Ammonites are a common find in parts of the world as diverse as Morocco and Canada and they often are used as index fossils to help date unknown fossils found in the same strata. The Egyptians were familiar with ammonites, and named them after their god of life and procreation, Amon, who was often depicted with coiled ram's horns. However, it wasn't until the late 17th century that they were recognized as fossils.
Relation to the modern Chambered Nautilus
Though not all of them had a tightly coiled spiral shell, ammonites most closely resemble the modern chambered nautilus. Paleontologists theorize that the creature which possessed that shell was quite similar to the nautilus, with a soft body filling the last chamber and tentacles extending outside the shell. The other chambers could be filled with either fluids or gas, depending on whether the creature needed buoyancy or enough weight to sink deeper in the water. A central tube hints at the ability to propel itself by means of a concentrated stream of water, as does the modern squid. Ammonites are thought to have been predators, and to have been relatively quite intelligent -- able to learn and to take care of their offspring.
An important difference between the chambered nautilus and ammonites is the appearance of the septa, the divisions between the shell's chambers. Nautiloids show a simple curve in cross-section, and the sutures -- the connections between septa and shell -- are also simple. The septa of the ammonoids tend to be more complex, and ammonite specimens whose shells have worn away will show an intricately folded suture pattern. The complex sutures gave more strength to the thin shell and incidentally has provided paleontologists with a good way to identify a particular species.

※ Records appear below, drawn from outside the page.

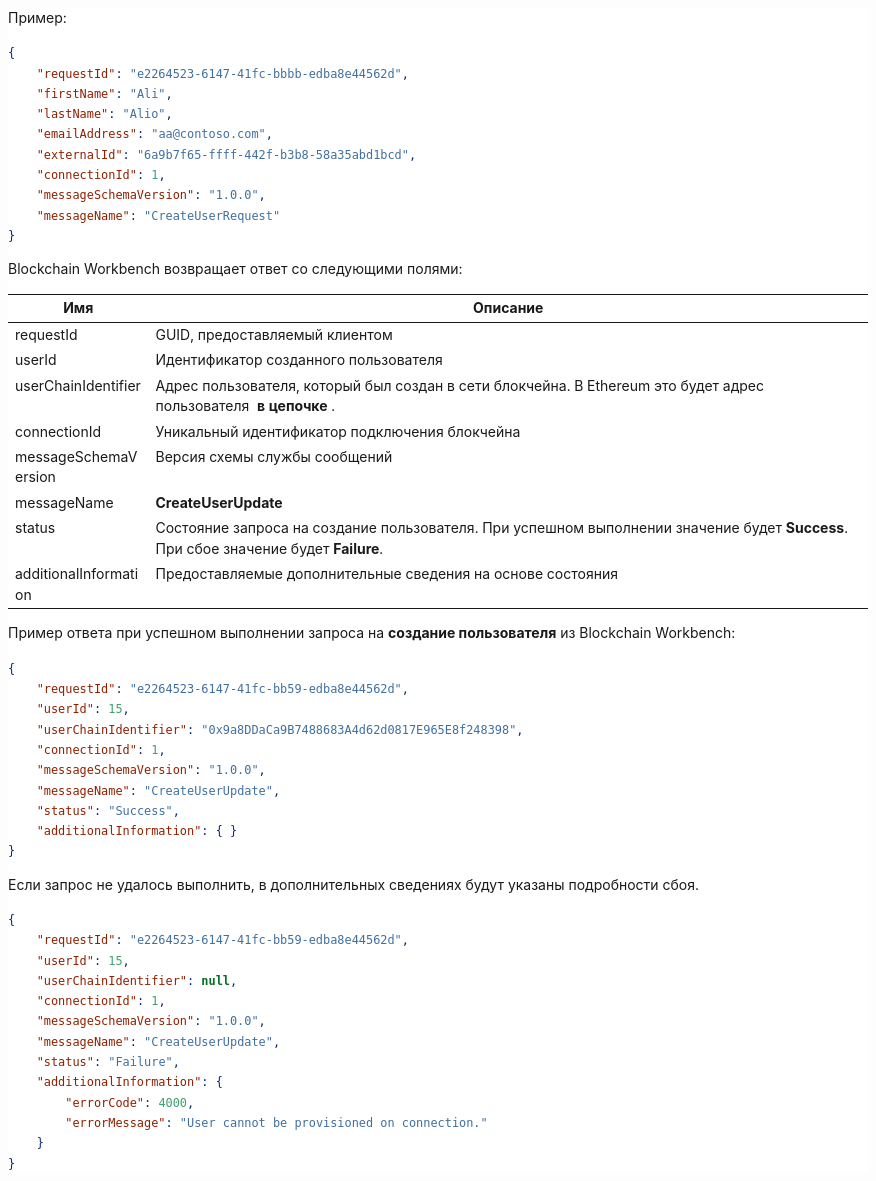 Пример:

``` json
{
    "requestId": "e2264523-6147-41fc-bbbb-edba8e44562d",
    "firstName": "Ali",
    "lastName": "Alio",
    "emailAddress": "aa@contoso.com",
    "externalId": "6a9b7f65-ffff-442f-b3b8-58a35abd1bcd",
    "connectionId": 1,
    "messageSchemaVersion": "1.0.0",
    "messageName": "CreateUserRequest"
}
```

Blockchain Workbench возвращает ответ со следующими полями:

| **Имя**              | **Описание**                                                                                                             |
|-----------------------|-----------------------------------------------------------------------------------------------------------------------------|
| requestId             | GUID, предоставляемый клиентом |
| userId                | Идентификатор созданного пользователя |
| userChainIdentifier   | Адрес пользователя, который был создан в сети блокчейна. В Ethereum это будет адрес пользователя  **в цепочке** . |
| connectionId          | Уникальный идентификатор подключения блокчейна|
| messageSchemaVersion  | Версия схемы службы сообщений |
| messageName           | **CreateUserUpdate** |
| status                | Состояние запроса на создание пользователя.  При успешном выполнении значение будет **Success**. При сбое значение будет **Failure**.     |
| additionalInformation | Предоставляемые дополнительные сведения на основе состояния |

Пример ответа при успешном выполнении запроса на **создание пользователя** из Blockchain Workbench:

``` json
{ 
    "requestId": "e2264523-6147-41fc-bb59-edba8e44562d", 
    "userId": 15, 
    "userChainIdentifier": "0x9a8DDaCa9B7488683A4d62d0817E965E8f248398", 
    "connectionId": 1, 
    "messageSchemaVersion": "1.0.0", 
    "messageName": "CreateUserUpdate", 
    "status": "Success", 
    "additionalInformation": { } 
} 
```

Если запрос не удалось выполнить, в дополнительных сведениях будут указаны подробности сбоя.

``` json
{
    "requestId": "e2264523-6147-41fc-bb59-edba8e44562d", 
    "userId": 15, 
    "userChainIdentifier": null, 
    "connectionId": 1, 
    "messageSchemaVersion": "1.0.0", 
    "messageName": "CreateUserUpdate", 
    "status": "Failure", 
    "additionalInformation": { 
        "errorCode": 4000, 
        "errorMessage": "User cannot be provisioned on connection." 
    }
}
```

Many ammonite specimens have an iridescent surface. This is original shell material, not a mineral replacement, although it is in part mineral. The shells consist of alternating layers of conchilin, a protein, and aragonite, a carbonate closely related to calcite. Calcite itself is often found in ammonites as a replacement mineral as are pyrite (also known as fool's gold), agate, and jasper. The processes of permineralization and petrifaction can produce spectacularly beautiful specimens where the inner chambers are filled with a pastel calcite or quartz mineral, and the septa have been replaced with shining pyrite.